Es curioso lo de Lars Von Trier: en su primera etapa fue un obseso del estilo visual, con las hipnóticas El elemento del crimen y Europa. Después dio un cambio radical y se inventó la vaina de Dogma 95, con el que pretendió retornar a los orígenes del cine, con unos rígidos mandamientos que, paradójicamente, pretendían devolverle la libertad, e hizo Los idiotas, con el antecedente de Rompiendo las olas. Un producto posterior a ese falso movimiento (que, como siempre ocurre, encontró epígonos mediocres que se lanzaron a la piscina) fue la espléndida Bailar en la oscuridad, donde sólo quedaban reminiscencias, apenas veladas, de la majadería dogmática.

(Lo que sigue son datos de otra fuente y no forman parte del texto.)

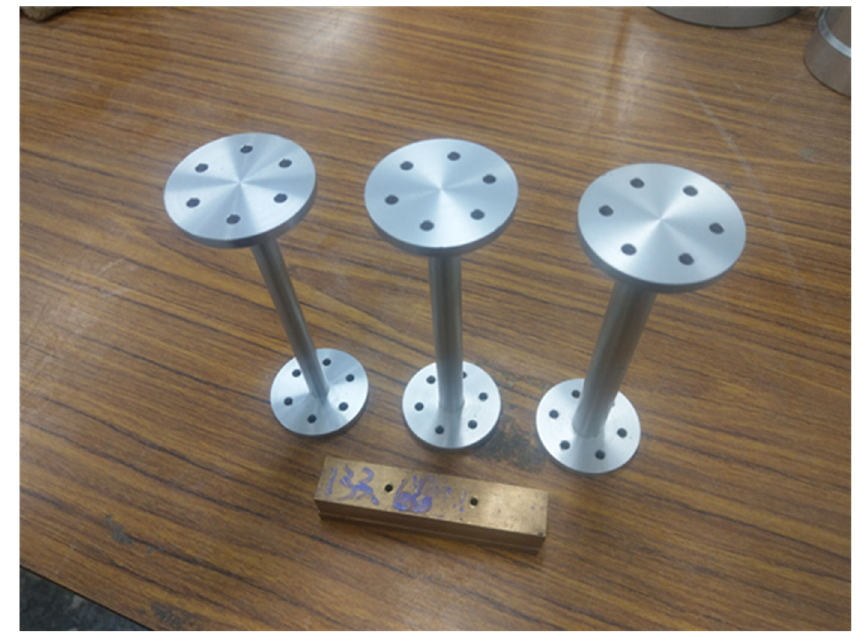
Figure 4. Aluminum calibration rods and calibration block used in this study.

Ahora Von Trier vuelve al cine "de artificio" con todas sus consecuencias, yendo aún más allá de lo habitual en las películas, para filmar teatro puro; incluso, como si le resultara demasiado "natural", opta no sólo por un único escenario, sino que además éste es imaginario, y presenta un pueblo en el que no hay casas en sentido estricto, sólo están pintados sus límites en el suelo, en una obvia escenografía teatral. Es decir, se ha ido a la otra punta del Dogma: Von Trier, siempre rompiendo moldes.

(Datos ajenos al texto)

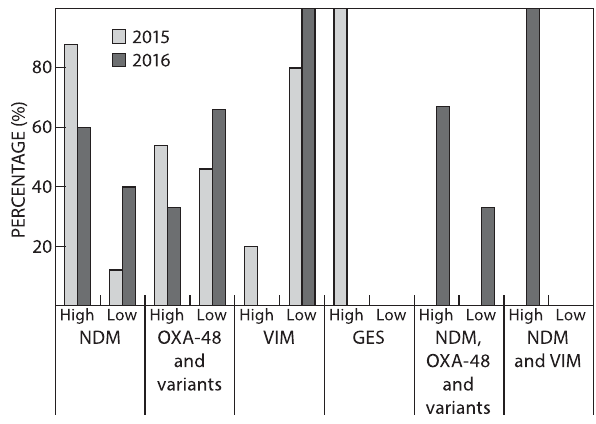
Figure 3: Predominant members of the Enterobacteriaceae family ident- i fi ed as CRE.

Dogville no carece de interés, una vez que el público acepta la convención teatral que se ofrece. Así las cosas, el relato, original del propio director, tiene evidentes influencias de dramaturgos nórdicos; el tono recuerda a Ibsen o a Strindberg, aunque su historia es bastante más radical: mujer huida se recluye en pueblecito donde en principio la acogen complacidos para después convertirla en su esclava, y no sólo doméstica: también sexual.
Parábola sobre la maldad del ser humano, presenta una desolada visión del Hombre, aunque no cabe negarle puntos de lucidez. Von Trier logra pronto que nos olvidemos del teatro filmado y, con artificios de puro cine consigue remontar lo que parecía un pestiño teatralizante para convertirse en un extraño experimento no exento de interés, aunque de una dureza difícilmente soportable.